Your task >> Restate every line of the material, word for word.
*****
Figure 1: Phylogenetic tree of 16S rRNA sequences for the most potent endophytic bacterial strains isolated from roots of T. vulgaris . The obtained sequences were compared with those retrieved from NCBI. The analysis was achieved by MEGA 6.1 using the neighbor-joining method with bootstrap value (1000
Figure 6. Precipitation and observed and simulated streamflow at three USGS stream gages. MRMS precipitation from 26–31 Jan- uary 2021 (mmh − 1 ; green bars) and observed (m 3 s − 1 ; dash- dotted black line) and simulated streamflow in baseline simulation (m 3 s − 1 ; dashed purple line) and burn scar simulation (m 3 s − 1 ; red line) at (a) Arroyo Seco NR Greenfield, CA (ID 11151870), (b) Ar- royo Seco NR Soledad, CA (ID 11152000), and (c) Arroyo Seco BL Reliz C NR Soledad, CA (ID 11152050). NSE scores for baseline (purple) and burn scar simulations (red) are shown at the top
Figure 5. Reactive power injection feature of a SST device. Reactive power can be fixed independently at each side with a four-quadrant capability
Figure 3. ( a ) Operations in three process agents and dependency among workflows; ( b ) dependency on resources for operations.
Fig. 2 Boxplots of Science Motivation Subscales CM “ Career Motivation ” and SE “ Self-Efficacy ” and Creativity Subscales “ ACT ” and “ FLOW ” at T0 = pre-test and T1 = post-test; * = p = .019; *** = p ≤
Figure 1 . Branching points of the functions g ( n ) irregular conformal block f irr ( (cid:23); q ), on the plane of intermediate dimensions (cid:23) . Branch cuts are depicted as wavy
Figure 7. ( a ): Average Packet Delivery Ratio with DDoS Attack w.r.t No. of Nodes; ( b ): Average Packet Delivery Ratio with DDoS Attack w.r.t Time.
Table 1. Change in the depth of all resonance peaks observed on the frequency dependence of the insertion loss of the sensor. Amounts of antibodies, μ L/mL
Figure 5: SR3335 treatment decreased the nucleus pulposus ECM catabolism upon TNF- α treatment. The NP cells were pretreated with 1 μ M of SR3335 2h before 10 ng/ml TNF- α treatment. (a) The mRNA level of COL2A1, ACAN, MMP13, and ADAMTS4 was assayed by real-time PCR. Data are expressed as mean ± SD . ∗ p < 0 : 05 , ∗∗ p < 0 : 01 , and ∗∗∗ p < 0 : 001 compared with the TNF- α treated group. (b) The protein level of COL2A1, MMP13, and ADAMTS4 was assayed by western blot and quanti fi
*****
Reply to the task >>
Figure 1: Phylogenetic tree of 16S rRNA sequences for the most potent endophytic bacterial strains isolated from roots of T. vulgaris . The obtained sequences were compared with those retrieved from NCBI. The analysis was achieved by MEGA 6.1 using the neighbor-joining method with bootstrap value (1000
Figure 6. Precipitation and observed and simulated streamflow at three USGS stream gages. MRMS precipitation from 26–31 Jan- uary 2021 (mmh − 1 ; green bars) and observed (m 3 s − 1 ; dash- dotted black line) and simulated streamflow in baseline simulation (m 3 s − 1 ; dashed purple line) and burn scar simulation (m 3 s − 1 ; red line) at (a) Arroyo Seco NR Greenfield, CA (ID 11151870), (b) Ar- royo Seco NR Soledad, CA (ID 11152000), and (c) Arroyo Seco BL Reliz C NR Soledad, CA (ID 11152050). NSE scores for baseline (purple) and burn scar simulations (red) are shown at the top
Figure 5. Reactive power injection feature of a SST device. Reactive power can be fixed independently at each side with a four-quadrant capability
Figure 3. ( a ) Operations in three process agents and dependency among workflows; ( b ) dependency on resources for operations.
Fig. 2 Boxplots of Science Motivation Subscales CM “ Career Motivation ” and SE “ Self-Efficacy ” and Creativity Subscales “ ACT ” and “ FLOW ” at T0 = pre-test and T1 = post-test; * = p = .019; *** = p ≤
Figure 1 . Branching points of the functions g ( n ) irregular conformal block f irr ( (cid:23); q ), on the plane of intermediate dimensions (cid:23) . Branch cuts are depicted as wavy
Figure 7. ( a ): Average Packet Delivery Ratio with DDoS Attack w.r.t No. of Nodes; ( b ): Average Packet Delivery Ratio with DDoS Attack w.r.t Time.
Table 1. Change in the depth of all resonance peaks observed on the frequency dependence of the insertion loss of the sensor. Amounts of antibodies, μ L/mL
Figure 5: SR3335 treatment decreased the nucleus pulposus ECM catabolism upon TNF- α treatment. The NP cells were pretreated with 1 μ M of SR3335 2h before 10 ng/ml TNF- α treatment. (a) The mRNA level of COL2A1, ACAN, MMP13, and ADAMTS4 was assayed by real-time PCR. Data are expressed as mean ± SD . ∗ p < 0 : 05 , ∗∗ p < 0 : 01 , and ∗∗∗ p < 0 : 001 compared with the TNF- α treated group. (b) The protein level of COL2A1, MMP13, and ADAMTS4 was assayed by western blot and quanti fi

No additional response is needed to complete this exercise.